The wineglass shattered in his grip. Crystal shards bit into his palm, drawing drops of blood dark as rubies in the moonlight. He welcomed the pain—it helped quiet the rage threatening to consume him at the thought of his brother’s eyes on her.
“Move her upstairs,” he said quietly, dangerously. “Unless you want to explain to Father why we’re treating our future bride like trash.”
“Getting ahead of yourself?” His brother’s voice dripped with mockery. “You might be the better match, but Father said she could pick either of us. Or both, if she’s feeling generous.”
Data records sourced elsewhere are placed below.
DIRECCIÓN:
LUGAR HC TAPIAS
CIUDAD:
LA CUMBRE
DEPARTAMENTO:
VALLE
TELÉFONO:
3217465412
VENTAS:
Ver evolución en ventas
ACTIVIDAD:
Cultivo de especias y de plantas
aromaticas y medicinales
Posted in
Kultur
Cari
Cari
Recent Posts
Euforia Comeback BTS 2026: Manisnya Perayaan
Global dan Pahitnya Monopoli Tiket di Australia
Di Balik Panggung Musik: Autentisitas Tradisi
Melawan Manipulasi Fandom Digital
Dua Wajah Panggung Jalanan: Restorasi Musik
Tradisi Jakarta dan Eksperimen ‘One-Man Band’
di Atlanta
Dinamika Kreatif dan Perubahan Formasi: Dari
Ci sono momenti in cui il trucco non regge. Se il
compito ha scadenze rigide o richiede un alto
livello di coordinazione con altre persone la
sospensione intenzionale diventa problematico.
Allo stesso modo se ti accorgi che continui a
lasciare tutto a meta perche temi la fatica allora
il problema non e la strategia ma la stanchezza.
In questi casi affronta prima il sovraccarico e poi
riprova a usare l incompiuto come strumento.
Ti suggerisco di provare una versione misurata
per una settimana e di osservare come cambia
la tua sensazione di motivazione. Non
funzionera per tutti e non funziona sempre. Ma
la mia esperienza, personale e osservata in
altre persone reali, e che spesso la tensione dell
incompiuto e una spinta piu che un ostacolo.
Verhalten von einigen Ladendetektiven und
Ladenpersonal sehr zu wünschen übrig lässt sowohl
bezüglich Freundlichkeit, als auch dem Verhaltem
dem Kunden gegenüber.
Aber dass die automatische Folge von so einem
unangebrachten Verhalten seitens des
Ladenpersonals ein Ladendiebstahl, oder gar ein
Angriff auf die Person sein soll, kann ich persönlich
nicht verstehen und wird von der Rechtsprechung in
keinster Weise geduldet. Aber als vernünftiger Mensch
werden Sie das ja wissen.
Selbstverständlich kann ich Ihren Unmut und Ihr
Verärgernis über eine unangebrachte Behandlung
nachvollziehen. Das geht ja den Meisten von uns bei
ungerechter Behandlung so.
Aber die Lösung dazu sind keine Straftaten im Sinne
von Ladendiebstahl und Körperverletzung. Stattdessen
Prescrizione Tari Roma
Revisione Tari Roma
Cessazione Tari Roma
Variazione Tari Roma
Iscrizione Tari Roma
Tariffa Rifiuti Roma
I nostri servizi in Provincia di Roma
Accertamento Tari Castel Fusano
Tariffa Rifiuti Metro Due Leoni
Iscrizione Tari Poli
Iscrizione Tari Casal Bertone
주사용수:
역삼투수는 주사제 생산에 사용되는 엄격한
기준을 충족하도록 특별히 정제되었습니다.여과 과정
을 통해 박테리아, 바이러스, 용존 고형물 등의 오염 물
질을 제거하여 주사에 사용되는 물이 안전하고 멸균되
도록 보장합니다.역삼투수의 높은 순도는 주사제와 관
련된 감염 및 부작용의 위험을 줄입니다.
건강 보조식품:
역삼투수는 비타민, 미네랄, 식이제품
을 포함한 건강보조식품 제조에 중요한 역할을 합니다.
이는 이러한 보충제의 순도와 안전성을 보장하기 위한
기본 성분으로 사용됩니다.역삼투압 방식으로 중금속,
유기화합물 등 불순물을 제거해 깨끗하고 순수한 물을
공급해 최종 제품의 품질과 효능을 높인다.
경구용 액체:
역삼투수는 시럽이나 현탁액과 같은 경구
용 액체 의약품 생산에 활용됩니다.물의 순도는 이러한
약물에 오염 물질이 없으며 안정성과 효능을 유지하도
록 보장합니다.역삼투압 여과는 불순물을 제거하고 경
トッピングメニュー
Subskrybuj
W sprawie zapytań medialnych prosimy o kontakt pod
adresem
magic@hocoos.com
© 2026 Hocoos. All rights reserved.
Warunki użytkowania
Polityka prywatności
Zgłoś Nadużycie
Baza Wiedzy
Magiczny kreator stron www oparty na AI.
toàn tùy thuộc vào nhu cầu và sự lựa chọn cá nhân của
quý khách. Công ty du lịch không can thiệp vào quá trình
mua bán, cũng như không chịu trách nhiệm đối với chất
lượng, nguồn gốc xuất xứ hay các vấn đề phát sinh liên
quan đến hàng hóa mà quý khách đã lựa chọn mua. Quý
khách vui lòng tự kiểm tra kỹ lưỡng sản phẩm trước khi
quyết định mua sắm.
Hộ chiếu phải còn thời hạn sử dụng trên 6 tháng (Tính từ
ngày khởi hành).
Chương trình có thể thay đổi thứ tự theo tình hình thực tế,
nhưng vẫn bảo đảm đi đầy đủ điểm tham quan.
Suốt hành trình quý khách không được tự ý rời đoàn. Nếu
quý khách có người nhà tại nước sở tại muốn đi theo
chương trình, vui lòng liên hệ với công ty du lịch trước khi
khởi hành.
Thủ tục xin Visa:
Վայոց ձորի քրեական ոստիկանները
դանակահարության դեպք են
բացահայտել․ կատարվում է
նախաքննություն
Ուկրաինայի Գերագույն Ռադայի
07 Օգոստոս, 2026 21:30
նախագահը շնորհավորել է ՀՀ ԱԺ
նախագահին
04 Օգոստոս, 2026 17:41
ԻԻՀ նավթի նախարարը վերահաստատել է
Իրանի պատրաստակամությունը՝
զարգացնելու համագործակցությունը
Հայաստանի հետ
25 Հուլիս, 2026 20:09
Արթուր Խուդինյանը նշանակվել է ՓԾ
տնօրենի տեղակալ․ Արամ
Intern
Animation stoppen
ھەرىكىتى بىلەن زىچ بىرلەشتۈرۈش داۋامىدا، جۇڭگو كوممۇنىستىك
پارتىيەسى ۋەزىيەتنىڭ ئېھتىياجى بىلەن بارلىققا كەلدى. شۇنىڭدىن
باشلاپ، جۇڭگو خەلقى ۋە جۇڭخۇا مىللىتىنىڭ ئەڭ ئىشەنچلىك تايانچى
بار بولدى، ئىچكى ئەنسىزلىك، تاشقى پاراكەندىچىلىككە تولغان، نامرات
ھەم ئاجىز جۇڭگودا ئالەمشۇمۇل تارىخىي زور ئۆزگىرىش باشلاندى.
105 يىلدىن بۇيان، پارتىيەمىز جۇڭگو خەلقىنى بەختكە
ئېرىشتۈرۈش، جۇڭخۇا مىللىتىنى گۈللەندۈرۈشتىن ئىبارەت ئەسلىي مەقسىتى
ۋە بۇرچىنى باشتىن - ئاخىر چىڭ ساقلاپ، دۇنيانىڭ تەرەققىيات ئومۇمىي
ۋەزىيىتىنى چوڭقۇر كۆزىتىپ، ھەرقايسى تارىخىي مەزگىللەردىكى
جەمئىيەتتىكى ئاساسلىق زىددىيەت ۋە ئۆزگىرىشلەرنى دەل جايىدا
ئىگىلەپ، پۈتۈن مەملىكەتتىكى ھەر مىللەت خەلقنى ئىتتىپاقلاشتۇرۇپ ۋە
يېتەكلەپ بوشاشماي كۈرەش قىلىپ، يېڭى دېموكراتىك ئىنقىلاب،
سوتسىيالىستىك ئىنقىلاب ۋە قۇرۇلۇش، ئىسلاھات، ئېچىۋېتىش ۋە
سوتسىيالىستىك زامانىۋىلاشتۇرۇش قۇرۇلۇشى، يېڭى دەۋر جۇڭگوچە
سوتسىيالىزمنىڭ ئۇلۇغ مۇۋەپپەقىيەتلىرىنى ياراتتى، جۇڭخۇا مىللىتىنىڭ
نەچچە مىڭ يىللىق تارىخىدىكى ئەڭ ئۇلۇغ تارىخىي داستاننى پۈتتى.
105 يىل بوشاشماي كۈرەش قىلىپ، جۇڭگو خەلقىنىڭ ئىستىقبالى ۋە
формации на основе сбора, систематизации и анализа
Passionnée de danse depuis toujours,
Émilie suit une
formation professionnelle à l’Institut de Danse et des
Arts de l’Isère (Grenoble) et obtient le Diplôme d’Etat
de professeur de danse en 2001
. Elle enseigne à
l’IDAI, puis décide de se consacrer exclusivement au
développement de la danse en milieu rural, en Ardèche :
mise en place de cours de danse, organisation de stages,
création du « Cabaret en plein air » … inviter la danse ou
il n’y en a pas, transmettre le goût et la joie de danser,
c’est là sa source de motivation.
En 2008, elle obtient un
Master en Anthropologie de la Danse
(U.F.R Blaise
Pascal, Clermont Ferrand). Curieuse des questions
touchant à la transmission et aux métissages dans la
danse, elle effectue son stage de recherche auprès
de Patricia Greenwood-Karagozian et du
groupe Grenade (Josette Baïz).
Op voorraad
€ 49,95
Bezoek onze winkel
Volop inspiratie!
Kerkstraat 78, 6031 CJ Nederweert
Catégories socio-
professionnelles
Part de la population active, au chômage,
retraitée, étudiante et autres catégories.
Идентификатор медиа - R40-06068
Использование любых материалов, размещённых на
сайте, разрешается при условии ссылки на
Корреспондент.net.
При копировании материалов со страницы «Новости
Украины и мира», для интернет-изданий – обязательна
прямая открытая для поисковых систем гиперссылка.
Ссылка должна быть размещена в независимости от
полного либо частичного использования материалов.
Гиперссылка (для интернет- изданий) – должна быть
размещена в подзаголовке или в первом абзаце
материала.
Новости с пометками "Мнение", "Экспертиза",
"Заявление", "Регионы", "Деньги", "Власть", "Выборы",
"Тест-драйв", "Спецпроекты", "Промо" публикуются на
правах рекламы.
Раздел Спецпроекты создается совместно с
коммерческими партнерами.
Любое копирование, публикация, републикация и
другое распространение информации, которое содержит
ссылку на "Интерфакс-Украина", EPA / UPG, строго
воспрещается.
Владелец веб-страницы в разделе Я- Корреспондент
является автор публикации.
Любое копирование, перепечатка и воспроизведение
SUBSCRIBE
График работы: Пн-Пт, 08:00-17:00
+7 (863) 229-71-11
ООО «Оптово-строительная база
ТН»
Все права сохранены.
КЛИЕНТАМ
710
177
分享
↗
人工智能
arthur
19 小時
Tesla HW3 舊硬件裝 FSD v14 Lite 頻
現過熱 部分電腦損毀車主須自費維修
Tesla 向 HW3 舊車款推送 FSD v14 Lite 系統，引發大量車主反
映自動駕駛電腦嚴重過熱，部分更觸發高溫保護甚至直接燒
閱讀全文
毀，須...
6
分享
The blood dripped steadily now, each drop hitting the marble floor with a soft pat.Both. The very thought made his vision blur red at the edges. He’d sooner slit his own brother’s throat than share her.
The realization should have disturbed him more than it did.
“Do what you want,” he said finally. “But remember—she’s killed more of our kind than any mortal in centuries.”
“Is that what draws you to her? The danger?” His brother’s reflection appeared in the window, distorted and shadowy. “Or is it the challenge of breaking someone who won’t bend?”
He didn’t answer. Couldn’t trust himself to speak past the possessive fury building in his chest. Instead, he watched a drop of his blood trail down the windowpane, leaving a crimson streak in its wake.
If she chose him, she would be his. His alone. And if his brother stood in his way…
Well. Blood had always looked lovely in moonlight.
1
Aven winced, magic biting deep into her skin and leaving a swirl of black ink in its wake.
The human mage slapped her fingers in reprimand. “Stop moving. Otherwise, I’m going to skew the line and ruin the rune entirely. Magic is art and precision, not just slapping a line of power on your skin and seeing what happens.”
The rune was the entire point of this trip.
Aven bit down on her lower lip and forced her squirming to cease as the mage updated each of the runes along her right arm. The sharp twinge of pain never got any easier. Magic came at a cost, and the fact that a human managed—a human wielded a wand—meant something.